Use scoped lifting to process one area at a time (`"packages/api/**"`, `"services/auth/**"`).
Your coding agent will automatically dispatch parallel subagents for large scopes. The
incremental update system (`update_rpg`) keeps the graph current without full rebuilds.
For very large repos, use `.rpgignore` to exclude vendored code, generated files, and
test fixtures.

## References

This project is based on the following research papers. All credit for the theoretical
framework, algorithms, and evaluation methodology belongs to the original authors.

- **RPG-Encoder**: Luo, J., Yin, C., Zhang, X., et al. "Closing the Loop: Universal
Repository Representation with RPG-Encoder." arXiv:2602.02084, 2026.
[[Paper]](https://arxiv.org/abs/2602.02084)
[[Project Page]](https://ayanami2003.github.io/RPG-Encoder/)
[[Official Code]](https://github.com/microsoft/RPG-ZeroRepo)

- **RPG (ZeroRepo)**: Luo, J., Yin, C., et al. "RepoGraph: Enhancing AI Software Engineering
with Repository-level Code Graph." arXiv:2509.16198, 2025.
[[Paper]](https://arxiv.org/abs/2509.16198)

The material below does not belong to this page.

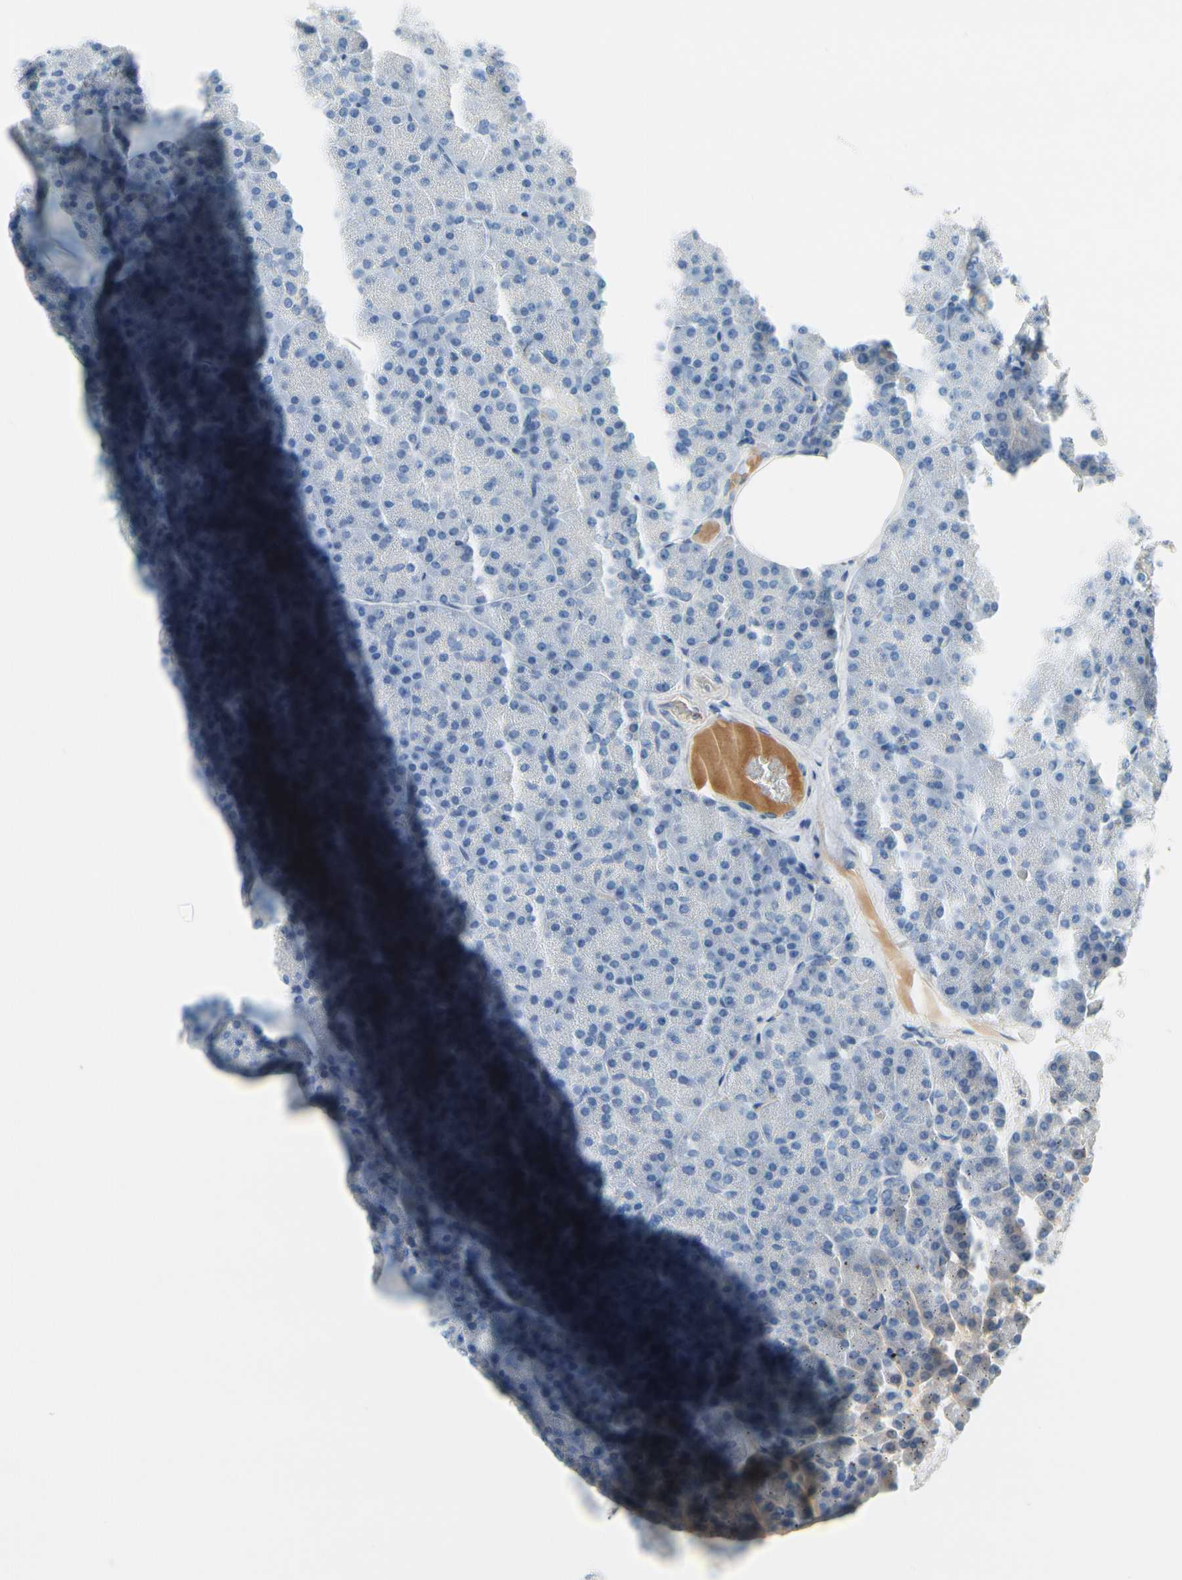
{"staining": {"intensity": "negative", "quantity": "none", "location": "none"}, "tissue": "pancreas", "cell_type": "Exocrine glandular cells", "image_type": "normal", "snomed": [{"axis": "morphology", "description": "Normal tissue, NOS"}, {"axis": "topography", "description": "Pancreas"}], "caption": "Protein analysis of benign pancreas displays no significant positivity in exocrine glandular cells.", "gene": "CNDP1", "patient": {"sex": "female", "age": 35}}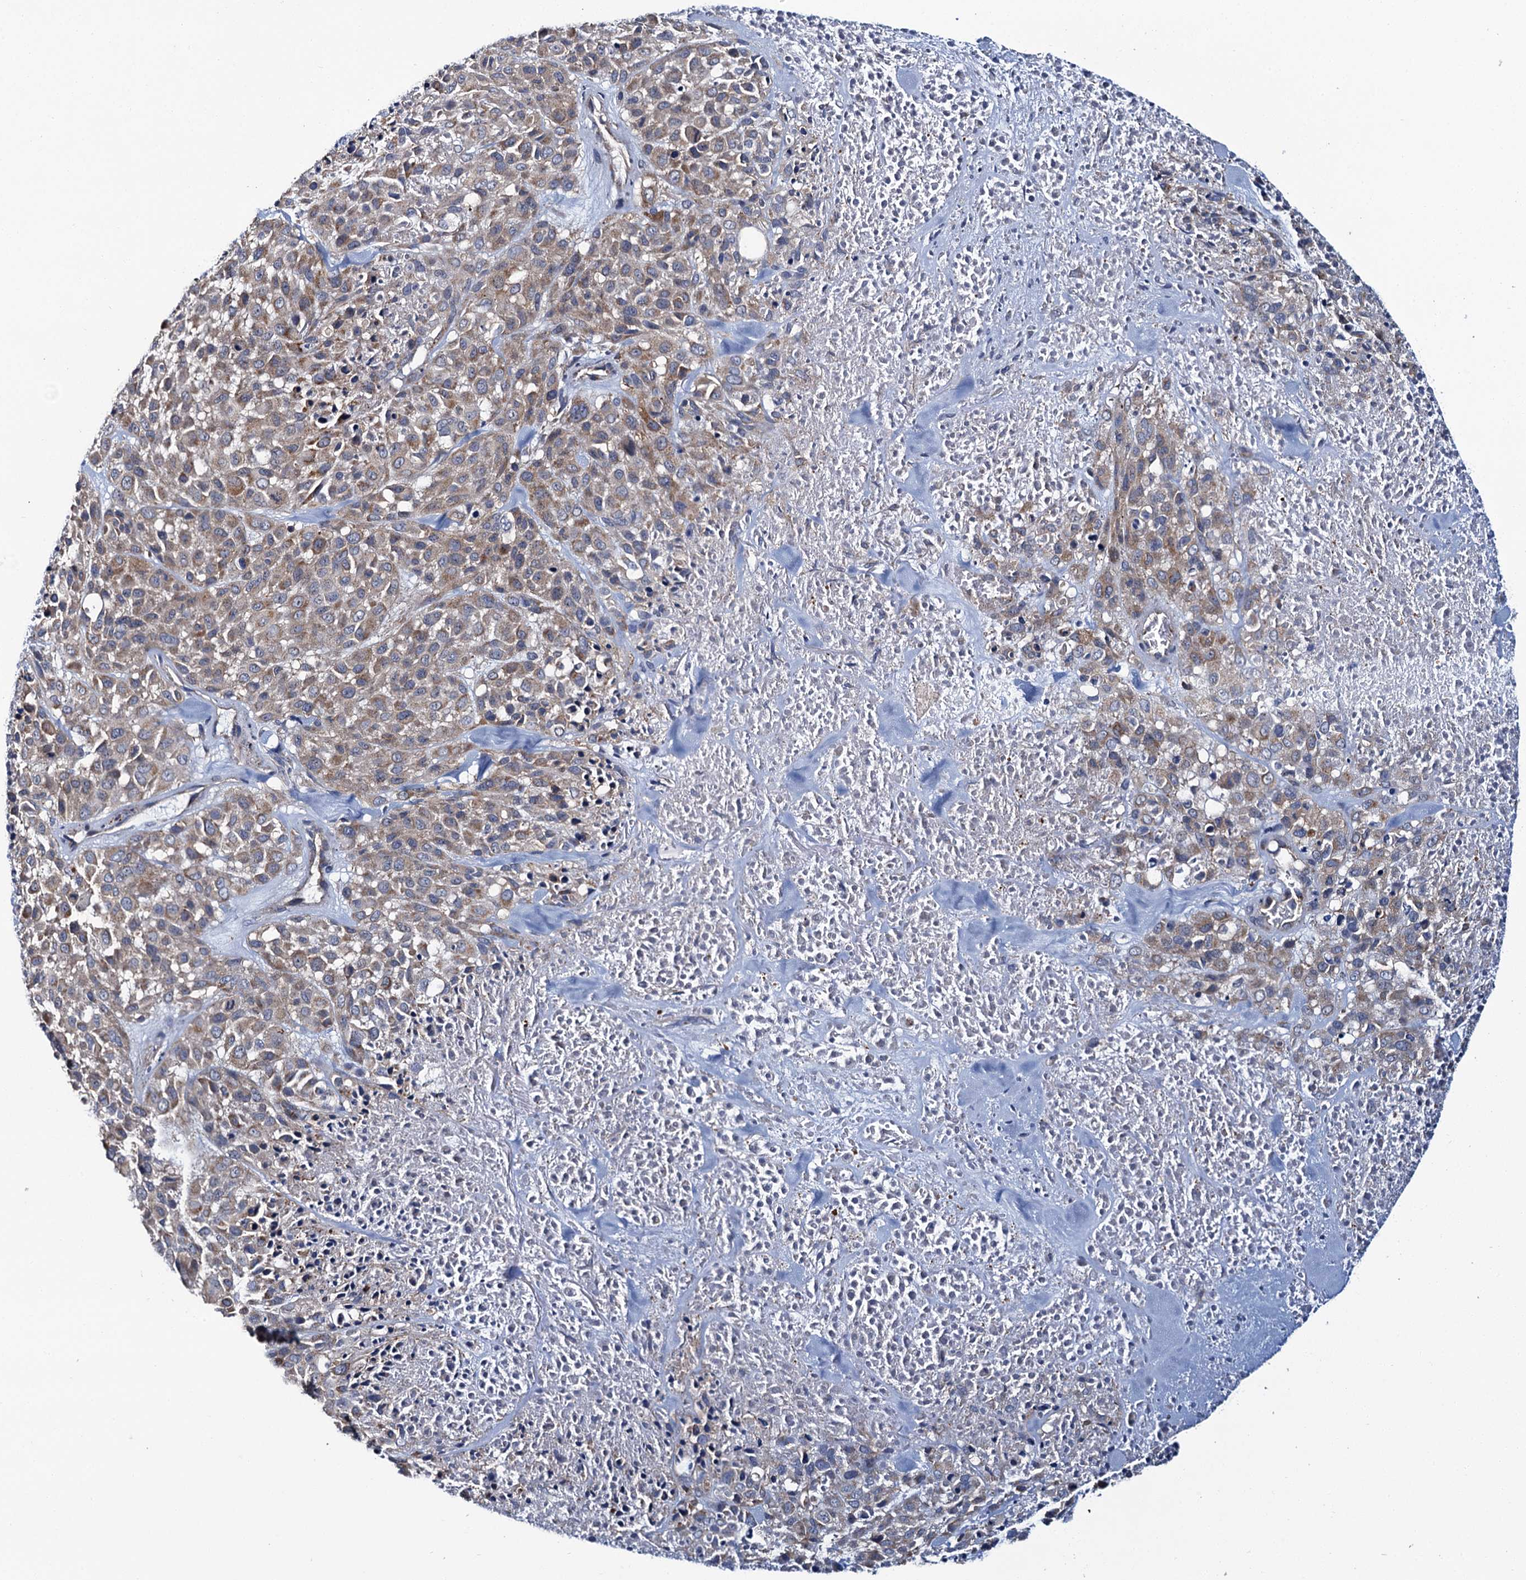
{"staining": {"intensity": "moderate", "quantity": ">75%", "location": "cytoplasmic/membranous"}, "tissue": "melanoma", "cell_type": "Tumor cells", "image_type": "cancer", "snomed": [{"axis": "morphology", "description": "Malignant melanoma, Metastatic site"}, {"axis": "topography", "description": "Skin"}], "caption": "Protein staining displays moderate cytoplasmic/membranous positivity in approximately >75% of tumor cells in melanoma. Nuclei are stained in blue.", "gene": "CEP295", "patient": {"sex": "female", "age": 81}}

- **TOON**: Token-Oriented Object Notation — an LLM-optimized data format used for MCP
tool output and LLM response parsing.
[[Spec]](https://github.com/toon-format/toon)

## License

Licensed under the [MIT License](LICENSE).

This is an independent implementation. The RPG-Encoder paper and its associated intellectual
property belong to Microsoft Research and the paper's authors. This project implements the
publicly described algorithms and does not contain any code from Microsoft.